Add enzyme labeled detection antibodies to each well. The antibody will bind to another epitope of the captured target antigen, forming a sandwich structure.

Incubate again, then wash to remove unbound detection antibodies.

5. Add substrate solution:

Add fresh enzyme substrate solution (such as TMB) to each well. Incubate in the dark and avoid light, and the enzyme will catalyze the substrate to react, producing blue (for TMB) products.

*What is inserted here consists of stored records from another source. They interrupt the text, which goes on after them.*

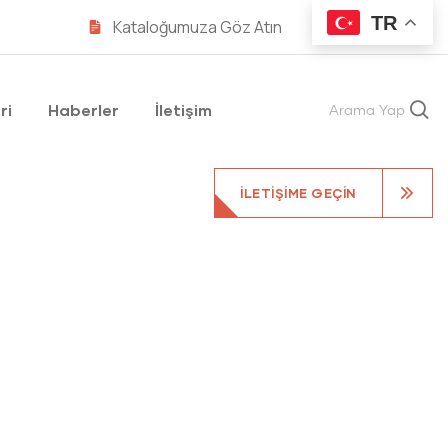
TR
Kataloğumuza Göz Atın
ri
Haberler
İletişim
Arama Yap
İLETIŞIME GEÇIN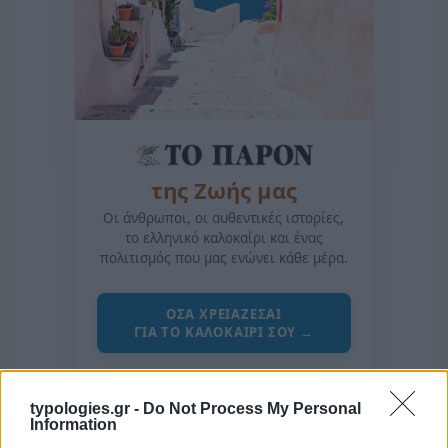
της Ζωής μας
Οι άνθρωποι, οι αυθεντικές ιστορίες,
το ελληνικό καλοκαίρι και ένας
πολιτισμός που μας ενώνει κάθε μέρα.
ΟΣΑ ΧΡΕΙΑΖΕΣΑΙ
ΓΙΑ ΤΟ ΚΑΛΟΚΑΙΡΙ ΣΟΥ →
typologies.gr -
Do Not Process My Personal
Information
ΤΟ ΠΑΡΟΝ ΤΗΣ ΚΥΡΙΑΚΗΣ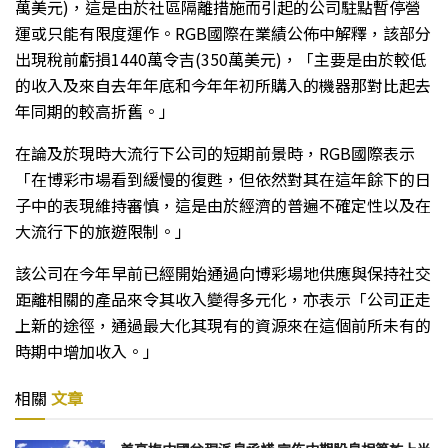
萬美元)，這是由於社區隔離措施而引起的公司駐點暫停營
運或只能有限度運作。RGB國際在業績公佈中解釋，該部分
出現稅前虧損1440萬令吉(350萬美元)，「主要是由於較低
的收入及來自去年年底和今年年初所購入的機器那對比起去
年同期的較高折舊。」
在論及於現時大流行下公司的短期前景時，RGB國際表示
「在博彩市場看到緩慢的復甦，但依然對其在這年餘下的日
子中的表現維持審慎，這是由於經濟的普遍不確定性以及在
大流行下的旅遊限制。」
該公司在今年早前已經開始通過向博彩場地供應與保持社交
距離相關的產品來令其收入變得多元化，亦表示「公司正走
上新的途徑，通過最大化其現有的資源來在這個前所未有的
時期中增加收入。」
相關
文章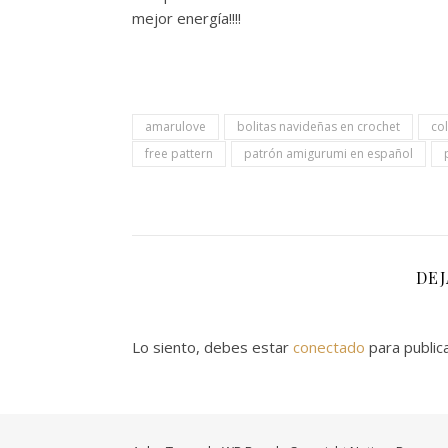
mejor energía!!!!
amarulove
bolitas navideñas en crochet
co
free pattern
patrón amigurumi en español
DE
Lo siento, debes estar
conectado
para public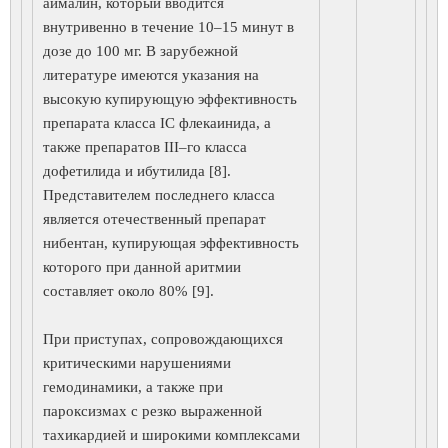
аймалин, который вводится
внутривенно в течение 10–15 минут в
дозе до 100 мг. В зарубежной
литературе имеются указания на
высокую купирующую эффективность
препарата класса IC флекаинида, а
также препаратов III–го класса
дофетилида и ибутилида [8].
Представителем последнего класса
является отечественный препарат
нибентан, купирующая эффективность
которого при данной аритмии
составляет около 80% [9].
При приступах, сопровождающихся
критическими нарушениями
гемодинамики, а также при
пароксизмах с резко выраженной
тахикардией и широкими комплексами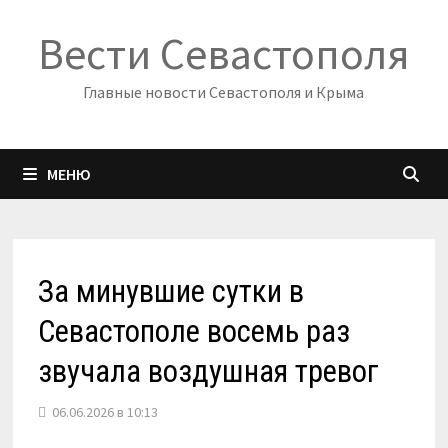
Перейти
Вести Севастополя
к
содержимому
Главные новости Севастополя и Крыма
МЕНЮ
За минувшие сутки в
Севастополе восемь раз
звучала воздушная тревог
06.06.2026 в 10:13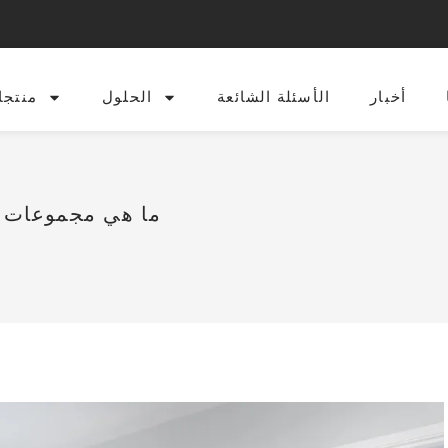
أخبار
الأسئلة الشائعة
الحلول
منتجا
ما هي مجموعات أ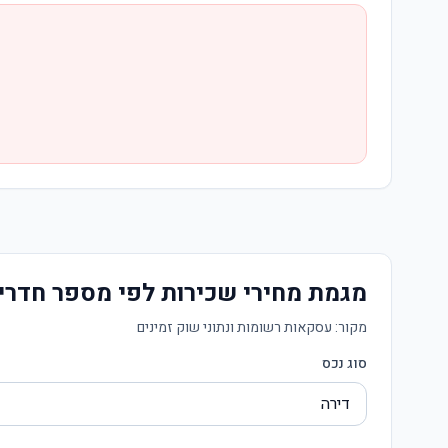
מגמת מחירי שכירות לפי מספר חדרי
מקור:
עסקאות רשומות ונתוני שוק זמינים
סוג נכס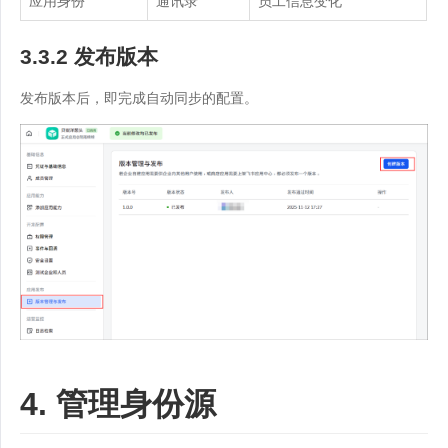
应用身份
通讯录
员工信息变化
3.3.2 发布版本
发布版本后，即完成自动同步的配置。
4. 管理身份源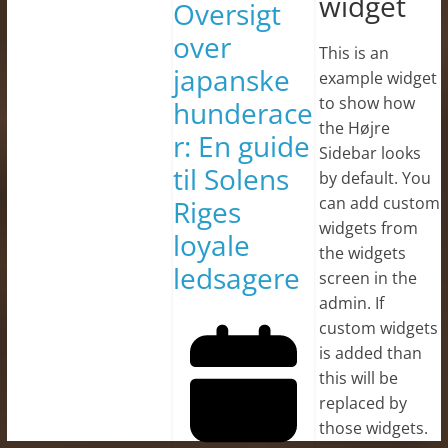
widget
Oversigt
over
This is an
japanske
example widget
to show how
hunderace
the Højre
r: En guide
Sidebar looks
til Solens
by default. You
can add custom
Riges
widgets from
loyale
the widgets
ledsagere
screen in the
admin. If
custom widgets
is added than
this will be
replaced by
those widgets.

6. Termination reaction and reading:

Add termination solution (such as sulfuric acid), the reaction immediately stops, and the color of the solution changes from blue to yellow.

Within a short period of time after the reaction stops (usually within 30 minutes), measure the absorbance (OD value) of each well using an enzyme-linked immunosorbent assay (ELISA) reader at a specific wavelength (such as TMB at 450nm).

7. Data analysis:

Draw a standard curve with the concentration of the standard substance as the horizontal axis and the corresponding OD value as the vertical axis.

By substituting the OD value of the test sample into the standard curve, the accurate concentration of the target antigen in the sample can be calculated.

4、 Why choose our ELISA kit?

High sensitivity and wide dynamic range: capable of detecting concentrations as low as pg/mL and covering a wide linear range.

Zhuoyue's specificity: rigorously validated high-quality antibodies ensure extremely low cross reactivity.

Excellent repeatability: Small intra - and inter batch differences ensure stable and reliable experimental results.

Easy and fast operation: Provides pre packaged plates, ready to use reagents, and detailed instructions, greatly reducing experimental time.

Complete product line: covering multiple genera and targets, meeting your diverse research needs.

The ELISA kit, as a mature, efficient, and sensitive biological detection tool, has become the cornerstone of protein quantification and analysis in modern laboratories. Whether used for cutting-edge scientific research or precise clinical diagnosis, it can provide reliable data support. Choosing a high-quality ELISA kit is the first step towards a successful experiment.

Welcome to browse our company and search for ELISA kits that are suitable for your research objectives. If you have any technical issues, please feel free to contact our technical support team at any time.